Daftar tugas —
1. Dalam teks tentang serangan Pearl Harbour, apa syarat dari Amerika agar embargo dibatalkan?
2. Sebutkan semua negara yang namanya muncul dalam teks tentang serangan Pearl Harbour.

Teks dokumen —
★ ★ ★ ★ ★ ★ ★

Dua hari lalu, tepatnya 7 Desember 2014, dunia mengenang peristiwa
serangan Jepang terhadap pangkalan Angkatan Laut Amerika Serikat di
Pearl Harbour Hawaii, 7 Desember 1941.
Suatu serangan yang menjadi tanda dimulainya peperangan Asia Timur Raya itu sangat menarik untuk diulas dari segi strategi maritim yang berhubungan dengan sea power.
Serangan Jepang atas AS itu sebenarnya dilatarbelakangi sikap AS yang akan mengembargo Jepang terhadap pasokan minyak ke Jepang. Hal itu dilakukan AS karena Jepang telah menaklukkan Manchuria, serta berusaha menaklukan seluruh Tiongkok daratan.
Selain itu, Jepang juga menandatangani Poros Axis dengan pemimpin Jerman, Adolf Hitler, yang kemudian mampu menguasai Indochina tidak lama setelah itu.
Jepang menganggap embargo itu ancaman serius terhadap keamanan nasional mereka. Jepang pun tertarik pada wilayah Asia Tenggara yang kaya akan minyak dan bahan mentah, namun mereka juga tahu Amerika tidak akan membiarkan Jepang menguasai Asia dan negara lainnya.
Di samping itu, Jepang terus berupaya berunding dengan Amerika untuk membatalkan embargo. Namun, Amerika menolak, kecuali jika Jepang mau angkat kaki dari Tiongkok.
Perundingan terus berjalan alot karena masing-masing pihak tidak ada yang mau mengalah, bahkan Amerika akan melanjutkannya dengan membekukan aset-aset Jepang di Amerika setelah melihat pergerakan jepang yang terus menuju Asia Tenggara.
Ditambah pula oleh aksi angkatan darat Jepang yang menyerang wilayah Indochina tanpa seizin Tokyo, membuat jalannya diplomasi semakin alot.

★ ★ ★ ★ ★ ★ ★

Data untuk analisis —
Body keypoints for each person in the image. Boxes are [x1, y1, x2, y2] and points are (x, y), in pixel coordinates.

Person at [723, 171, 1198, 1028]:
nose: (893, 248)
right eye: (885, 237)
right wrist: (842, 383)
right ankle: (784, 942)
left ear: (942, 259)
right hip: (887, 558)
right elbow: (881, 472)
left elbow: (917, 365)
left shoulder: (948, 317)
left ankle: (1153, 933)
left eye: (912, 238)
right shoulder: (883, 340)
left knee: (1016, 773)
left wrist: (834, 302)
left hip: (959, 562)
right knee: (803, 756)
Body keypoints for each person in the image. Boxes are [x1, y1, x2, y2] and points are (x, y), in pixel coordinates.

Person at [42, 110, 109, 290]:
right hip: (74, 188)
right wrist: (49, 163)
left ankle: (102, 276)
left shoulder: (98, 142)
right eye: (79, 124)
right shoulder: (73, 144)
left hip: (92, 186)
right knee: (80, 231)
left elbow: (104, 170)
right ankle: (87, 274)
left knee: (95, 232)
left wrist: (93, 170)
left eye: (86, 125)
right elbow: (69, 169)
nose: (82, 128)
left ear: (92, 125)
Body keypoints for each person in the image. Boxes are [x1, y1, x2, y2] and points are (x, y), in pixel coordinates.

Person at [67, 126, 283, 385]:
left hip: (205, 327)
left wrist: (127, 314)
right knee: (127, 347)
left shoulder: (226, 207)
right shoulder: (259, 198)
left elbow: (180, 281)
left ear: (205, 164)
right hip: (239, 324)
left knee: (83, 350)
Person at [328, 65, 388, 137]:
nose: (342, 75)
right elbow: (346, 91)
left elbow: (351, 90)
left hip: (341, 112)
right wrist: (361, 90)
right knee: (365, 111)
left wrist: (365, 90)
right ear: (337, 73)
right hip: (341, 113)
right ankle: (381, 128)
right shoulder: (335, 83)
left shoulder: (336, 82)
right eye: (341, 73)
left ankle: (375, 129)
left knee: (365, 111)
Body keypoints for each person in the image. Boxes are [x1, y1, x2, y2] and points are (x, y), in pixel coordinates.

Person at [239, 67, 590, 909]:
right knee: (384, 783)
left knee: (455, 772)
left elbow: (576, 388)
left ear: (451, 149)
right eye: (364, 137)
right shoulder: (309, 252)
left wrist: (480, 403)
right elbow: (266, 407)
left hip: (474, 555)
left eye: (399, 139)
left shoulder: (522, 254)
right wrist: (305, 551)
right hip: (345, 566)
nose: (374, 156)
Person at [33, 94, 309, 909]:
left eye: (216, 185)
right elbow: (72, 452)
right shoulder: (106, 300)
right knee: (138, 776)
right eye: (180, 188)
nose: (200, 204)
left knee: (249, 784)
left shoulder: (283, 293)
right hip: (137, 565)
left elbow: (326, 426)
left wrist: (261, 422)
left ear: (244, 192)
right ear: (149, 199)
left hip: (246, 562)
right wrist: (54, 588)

★ ★ ★ ★ ★ ★ ★

Jawaban bernomor —
1. Jepang harus angkat kaki dari Tiongkok.

2. Jepang, Amerika Serikat, Jerman, Tiongkok